Kenyan Airways workers step up go-slow action
Workers employed by Kenyan Airways and members of the Aviation and Allied Workers Union have begun a go-slow action over grievances relating to conditions, contracts and retrenchment. Many of the workers taken on as temporary workers have still not been given permanent status even though they have long service.
They now intend to step up the action as negotiations with management have failed. Their action has been effective, leading to delays and cancellations. Management has tried to blame technical and “operational reasons” for the delays.
Kenyan flower workers sacked
More than 700 workers belonging to the Kenya Plantation and Agricultural Workers Union struck last week over harassment and arbitrary sackings. After a negotiated return to work management sacked around 50 of those who had been on strike.
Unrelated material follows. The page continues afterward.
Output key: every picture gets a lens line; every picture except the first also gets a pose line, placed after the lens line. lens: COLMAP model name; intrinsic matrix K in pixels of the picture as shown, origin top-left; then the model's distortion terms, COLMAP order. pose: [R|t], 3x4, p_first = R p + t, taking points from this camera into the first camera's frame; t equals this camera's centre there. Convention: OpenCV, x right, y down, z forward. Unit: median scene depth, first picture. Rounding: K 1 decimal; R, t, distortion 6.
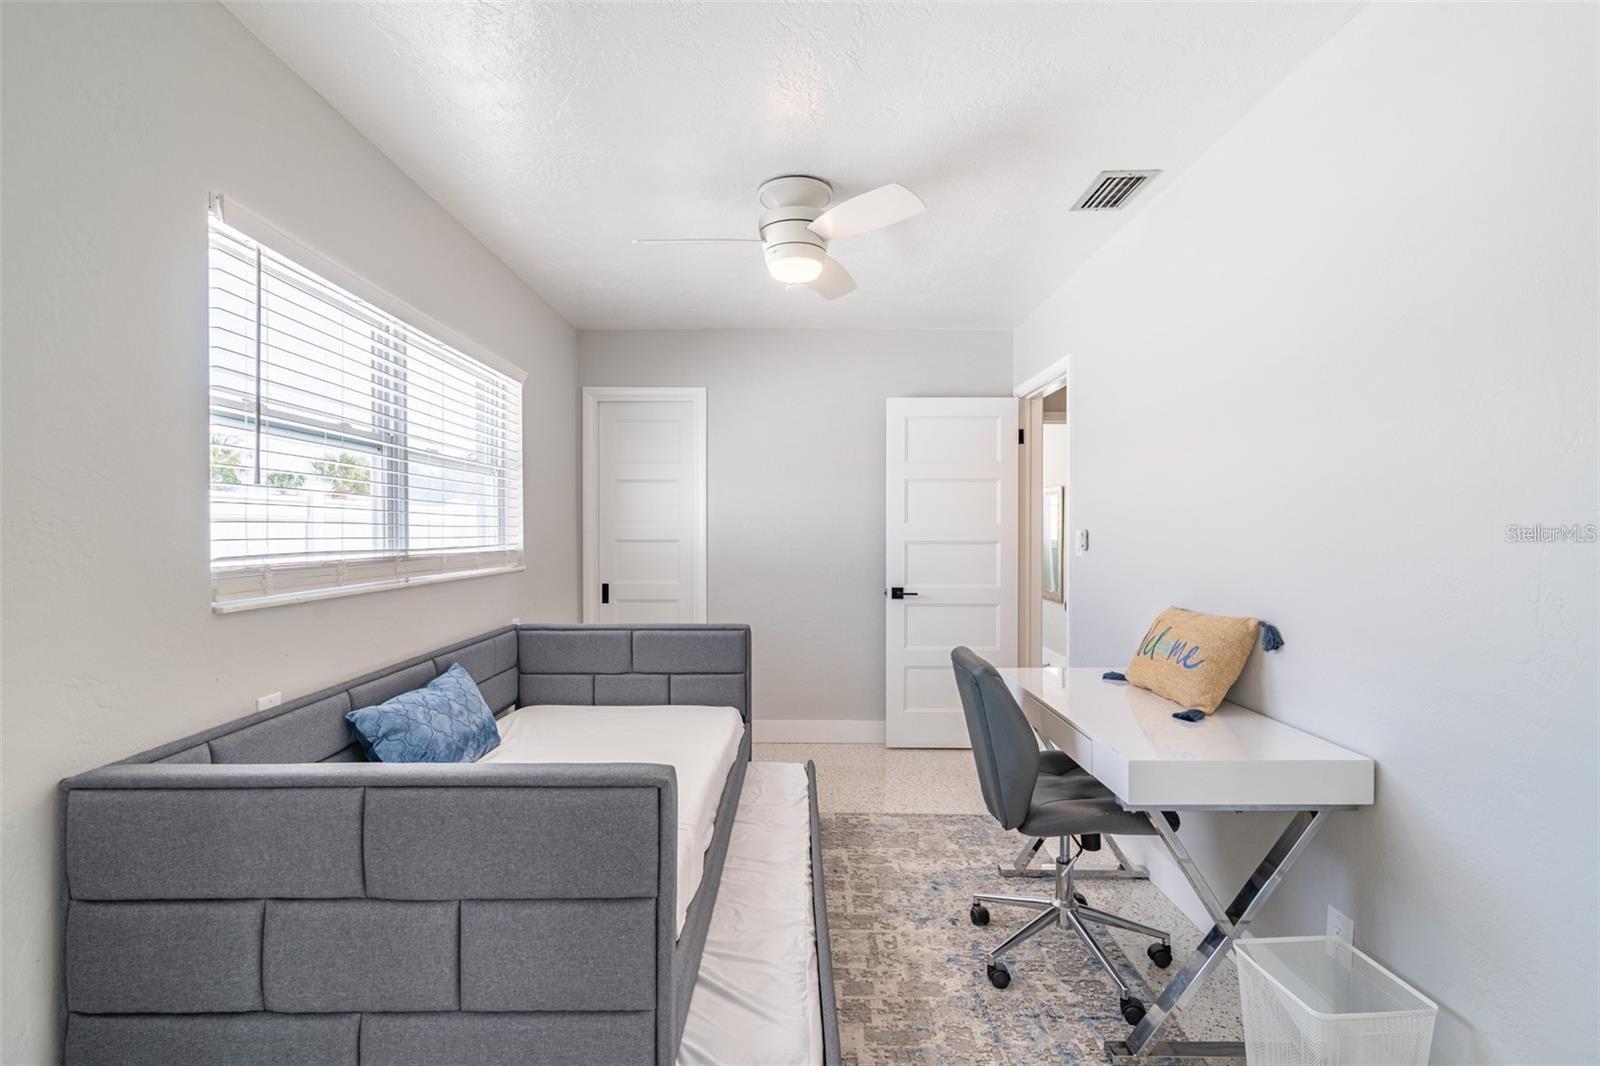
lens RADIAL K [[740.0, 0, 802.8], [0, 740.0, 531.5], [0, 0, 1]] dist [-0.001298, 0.000080]
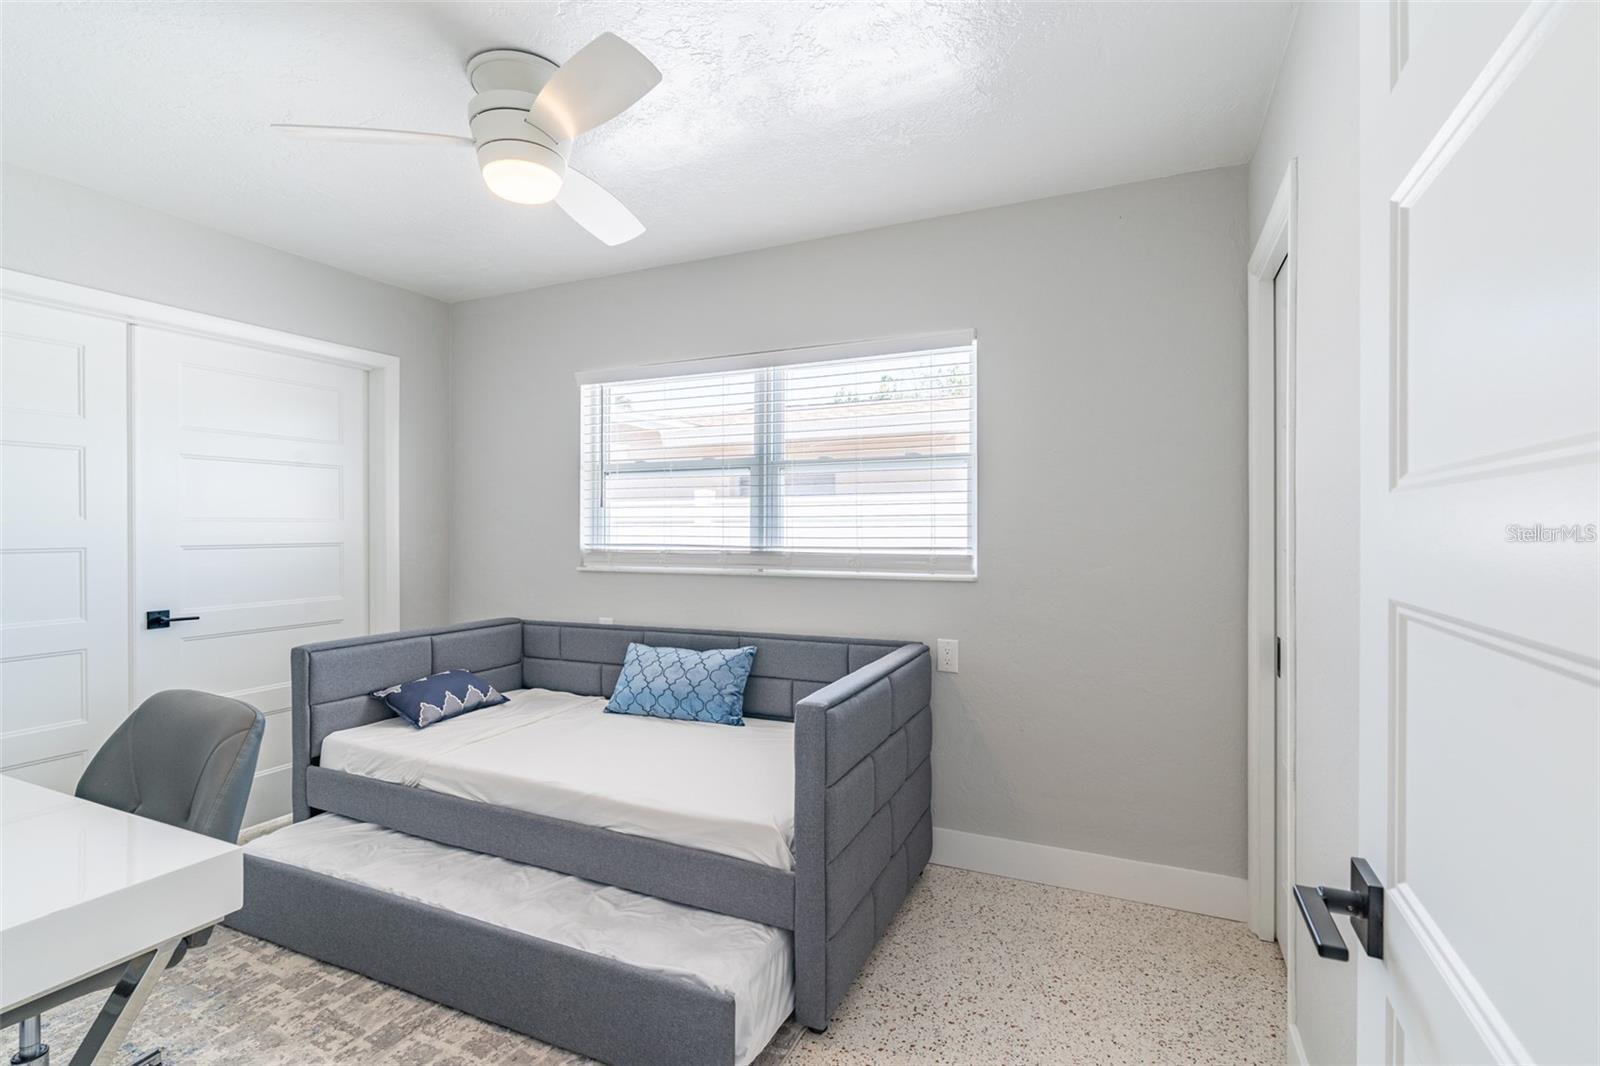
lens RADIAL K [[740.0, 0, 805.3], [0, 740.0, 538.8], [0, 0, 1]] dist [-0.001298, 0.000080]
pose [[-0.421634, 0.006571, -0.906742, 0.606532], [-0.000576, 0.999972, 0.007515, 0.002330], [0.906766, 0.003691, -0.421618, 1.757977]]
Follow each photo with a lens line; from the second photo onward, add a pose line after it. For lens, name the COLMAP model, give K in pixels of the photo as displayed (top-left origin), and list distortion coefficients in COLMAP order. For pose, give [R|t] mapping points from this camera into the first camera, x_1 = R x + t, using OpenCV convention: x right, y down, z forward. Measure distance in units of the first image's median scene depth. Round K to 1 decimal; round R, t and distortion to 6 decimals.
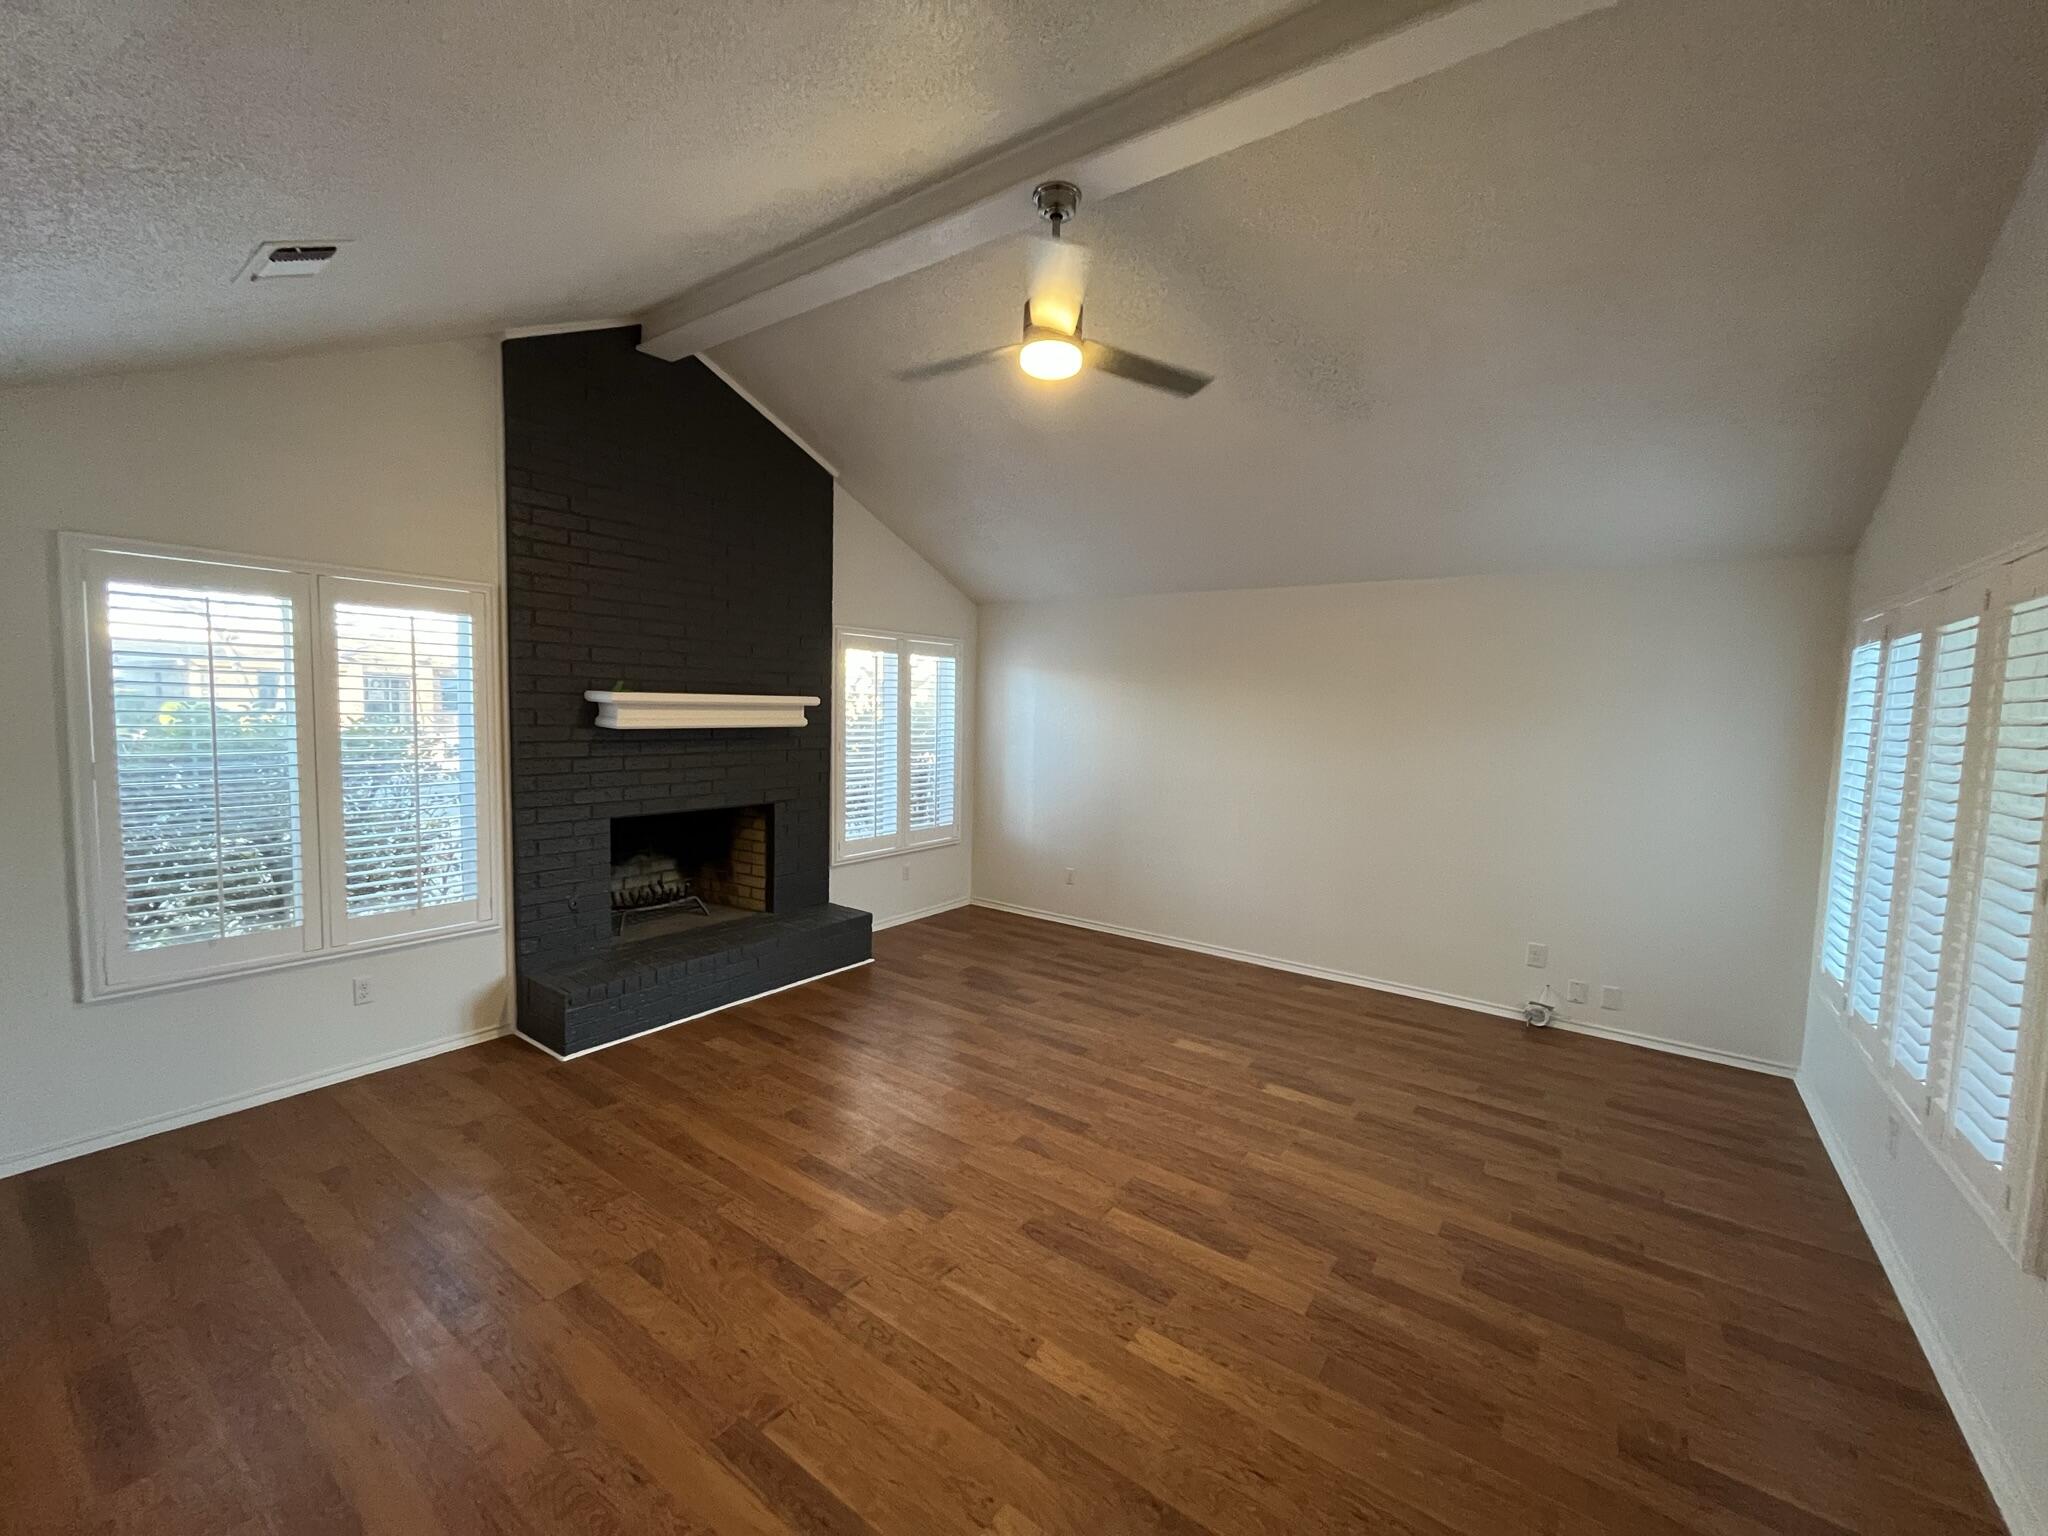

The flower farm in Eldoret in western Kenya is owned by former Kenyan president Arap Moi.
Nigeria workers demand minimum wage
Workers in Osun state, Nigeria began a strike on Monday after the state Trade Union Congress (TUC) and Nigerian Labour Congress (NLC) failed to reach agreement with state officials. Workers in Anambra state, members of the NLC, began a week-long strike on Monday demanding the state pay the minimum wage.
The minimum wage of N18,000 ($120), promised by Nigerian President Goodluck Jonathan in his recent election campaign and now written into law, is still to be put into effect. Following talks between the NLC, TUC and federal labour minister Emeka Wogu, an agreement was made that all workers would come under its terms from August 31.